__WHAT YOU HAVE TO DO__: Restate exactly the lines of the entries below, beginning with the first and ending with the line that holds "X160104Y99409D02*". Pictures are not copied.

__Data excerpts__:
————————

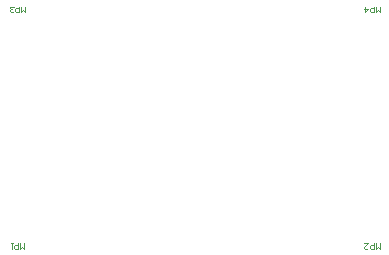
<source format=gbr>
G04*
G04 #@! TF.GenerationSoftware,Altium Limited,Altium Designer,24.9.1 (31)*
G04*
G04 Layer_Color=32768*
%FSLAX25Y25*%
%MOIN*%
G70*
G04*
G04 #@! TF.SameCoordinates,BE83DA22-E0C5-4DDF-BF2C-7847B46FCBB1*
G04*
G04*
G04 #@! TF.FilePolarity,Positive*
G04*
G01*
G75*
%ADD61C,0.00197*%
D61*
X159776Y20669D02*
Y18701D01*
X159120Y19357D01*
X158464Y18701D01*
Y20669D01*
X157808D02*
Y18701D01*
X156824D01*
X156496Y19029D01*
Y19685D01*
X156824Y20013D01*
X157808D01*
X155840Y20669D02*
X155184D01*
X155512D01*
Y18701D01*
X155840Y19029D01*
X160104Y99409D02*
Y97441D01*
X159448Y98097D01*
X158792Y97441D01*
Y99409D01*
X158136D02*
Y97441D01*
X157152D01*
X156824Y97769D01*
Y98425D01*
X157152Y98753D01*
X158136D01*
X156168Y97769D02*
X155840Y97441D01*
X155184D01*
X154857Y97769D01*
Y98097D01*
X155184Y98425D01*
X155512D01*
X155184D01*
X154857Y98753D01*
Y99081D01*
X155184Y99409D01*
X155840D01*
X156168Y99081D01*
X278214Y99409D02*
Y97441D01*
X277558Y98097D01*
X276902Y97441D01*
Y99409D01*
X276247D02*
Y97441D01*
X275263D01*
X274935Y97769D01*
Y98425D01*
X275263Y98753D01*
X276247D01*
X273295Y99409D02*
Y97441D01*
X274279Y98425D01*
X272967D01*
X278214Y20669D02*
Y18701D01*
X277558Y19357D01*
X276902Y18701D01*
Y20669D01*
X276247D02*
Y18701D01*
X275263D01*
X274935Y19029D01*
Y19685D01*
X275263Y20013D01*
X276247D01*
X272967Y20669D02*
X274279D01*
X272967Y19357D01*
Y19029D01*
X273295Y18701D01*
X273951D01*
X274279Y19029D01*
M02*

</source>
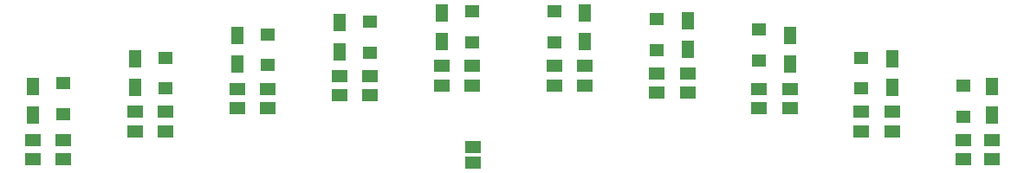
<source format=gbr>
G04 EAGLE Gerber RS-274X export*
G75*
%MOMM*%
%FSLAX34Y34*%
%LPD*%
%INSolderpaste Bottom*%
%IPPOS*%
%AMOC8*
5,1,8,0,0,1.08239X$1,22.5*%
G01*
%ADD10R,1.250000X1.700000*%
%ADD11R,1.600000X1.300000*%
%ADD12R,1.400000X1.200000*%
%ADD13R,1.600200X1.168400*%


D10*
X1007500Y383500D03*
X1007500Y411500D03*
D11*
X1007500Y359500D03*
X1007500Y340500D03*
D10*
X910000Y411000D03*
X910000Y439000D03*
D11*
X910000Y387000D03*
X910000Y368000D03*
D10*
X810000Y433500D03*
X810000Y461500D03*
D11*
X810000Y409500D03*
X810000Y390500D03*
D10*
X710000Y448500D03*
X710000Y476500D03*
D11*
X710000Y424500D03*
X710000Y405500D03*
D10*
X610000Y456000D03*
X610000Y484000D03*
D11*
X610000Y432000D03*
X610000Y413000D03*
D10*
X470000Y456000D03*
X470000Y484000D03*
D11*
X470000Y432000D03*
X470000Y413000D03*
D10*
X370000Y446000D03*
X370000Y474000D03*
D11*
X370000Y422000D03*
X370000Y403000D03*
D10*
X270000Y433500D03*
X270000Y461500D03*
D11*
X270000Y409500D03*
X270000Y390500D03*
D10*
X170000Y411000D03*
X170000Y439000D03*
D11*
X170000Y387000D03*
X170000Y368000D03*
D10*
X70000Y383500D03*
X70000Y411500D03*
D11*
X70000Y359500D03*
X70000Y340500D03*
D12*
X980000Y382500D03*
X980000Y412500D03*
D11*
X980000Y359500D03*
X980000Y340500D03*
D12*
X880000Y410000D03*
X880000Y440000D03*
D11*
X880000Y387000D03*
X880000Y368000D03*
D12*
X780000Y437500D03*
X780000Y467500D03*
D11*
X780000Y409500D03*
X780000Y390500D03*
D12*
X680000Y447500D03*
X680000Y477500D03*
D11*
X680000Y424500D03*
X680000Y405500D03*
D12*
X580000Y455000D03*
X580000Y485000D03*
D11*
X580000Y432000D03*
X580000Y413000D03*
D12*
X500000Y455000D03*
X500000Y485000D03*
D11*
X500000Y432000D03*
X500000Y413000D03*
D12*
X400000Y445000D03*
X400000Y475000D03*
D11*
X400000Y422000D03*
X400000Y403000D03*
D12*
X300000Y432500D03*
X300000Y462500D03*
D11*
X300000Y409500D03*
X300000Y390500D03*
D12*
X200000Y410000D03*
X200000Y440000D03*
D11*
X200000Y387000D03*
X200000Y368000D03*
D12*
X100000Y385000D03*
X100000Y415000D03*
D11*
X100000Y359500D03*
X100000Y340500D03*
D13*
X500248Y352212D03*
X500248Y336972D03*
M02*

</source>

————————

__RESULT OF THIS TASK__:
<source format=gbr>
G04*
G04 #@! TF.GenerationSoftware,Altium Limited,Altium Designer,24.9.1 (31)*
G04*
G04 Layer_Color=32768*
%FSLAX25Y25*%
%MOIN*%
G70*
G04*
G04 #@! TF.SameCoordinates,BE83DA22-E0C5-4DDF-BF2C-7847B46FCBB1*
G04*
G04*
G04 #@! TF.FilePolarity,Positive*
G04*
G01*
G75*
%ADD61C,0.00197*%
D61*
X159776Y20669D02*
Y18701D01*
X159120Y19357D01*
X158464Y18701D01*
Y20669D01*
X157808D02*
Y18701D01*
X156824D01*
X156496Y19029D01*
Y19685D01*
X156824Y20013D01*
X157808D01*
X155840Y20669D02*
X155184D01*
X155512D01*
Y18701D01*
X155840Y19029D01*
X160104Y99409D02*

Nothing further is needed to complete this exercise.